WSRI is a foundational stakeholder in the Tec^Edge Works facility in Dayton, OH. This facility provides a flexible environment for hands-on rapid prototyping and experimentation by government, university, and industry collaborators. It features open high-bays, prototyping equipment and quick access to the Dayton region's precision fabrication, manufacturing and transportation resources. In collaboration with AFRL and industry partners, WSRI executes Unmanned Aerial Vehicle (UAV) research projects at this facility and also provides operational and facilities management support.

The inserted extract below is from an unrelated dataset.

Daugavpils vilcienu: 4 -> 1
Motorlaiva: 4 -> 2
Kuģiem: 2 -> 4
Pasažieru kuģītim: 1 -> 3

Center for Operator Performance

The Center for Operator Performance was created to provide an open forum for the identification, analysis, and dissemination of research in areas such as selection/training, interface design, decision aides, simulator effectiveness, automation, procedures, performance measurements and control room design. Wright State has partnered with Beville Engineering, a Dayton human factors engineering consulting company, to establish the Center.

AFRL ATR Center - Joint RF-EO Sensing of Dismounts

The goal of this project is to create algorithms for combining EO and RF sensor data to identify key features of human gait, body structure, and dynamics, and to perform recognition tasks using those features.

AFRL ATR Center - Terahertz Concealed Weapon Detection

The goal of this project is to create algorithms for recognizing objects in gray scale imagery under varied conditions of resolution, noise, phenomenology, object pose, etc. To focus the investigation, recent work has made use of the terahertz concealed weapon data set collect by The Ohio State University. In working with this data set, algorithms are designed to segment object signatures from a test image and then classify that object as a threat or non-threat.

AFRL Tec^Edge - SAVig - Low Cost Acoustic Array for Small Target Detection and Tracking

The goal of this project is to develop algorithms for exploitation of data acquired by acoustic sensors, especially acoustic arrays. The WSU acoustic array will be used in collaboration with RYA and Tec^Edge participants to support data collections.